Items from a dataset

# # # # #

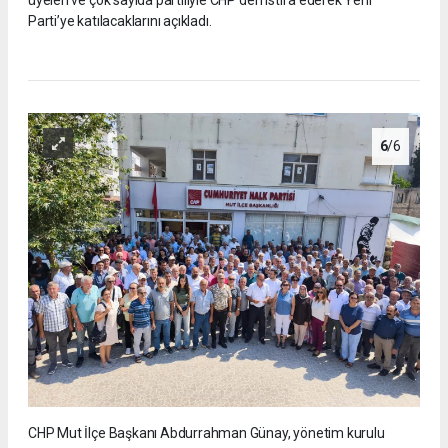
üyeleri ve çok sayıda partiliyle CHP’den istifa ederek Yeni
Parti’ye katılacaklarını açıkladı.
6
/6
CHP Mut İlçe Başkanı Abdurrahman Günay, yönetim kurulu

# # # # #

Assignment: The pictures should not appear in the copy; every other part of the records above must be returned exactly.

Task answer:
üyeleri ve çok sayıda partiliyle CHP’den istifa ederek Yeni
Parti’ye katılacaklarını açıkladı.
6
/6
CHP Mut İlçe Başkanı Abdurrahman Günay, yönetim kurulu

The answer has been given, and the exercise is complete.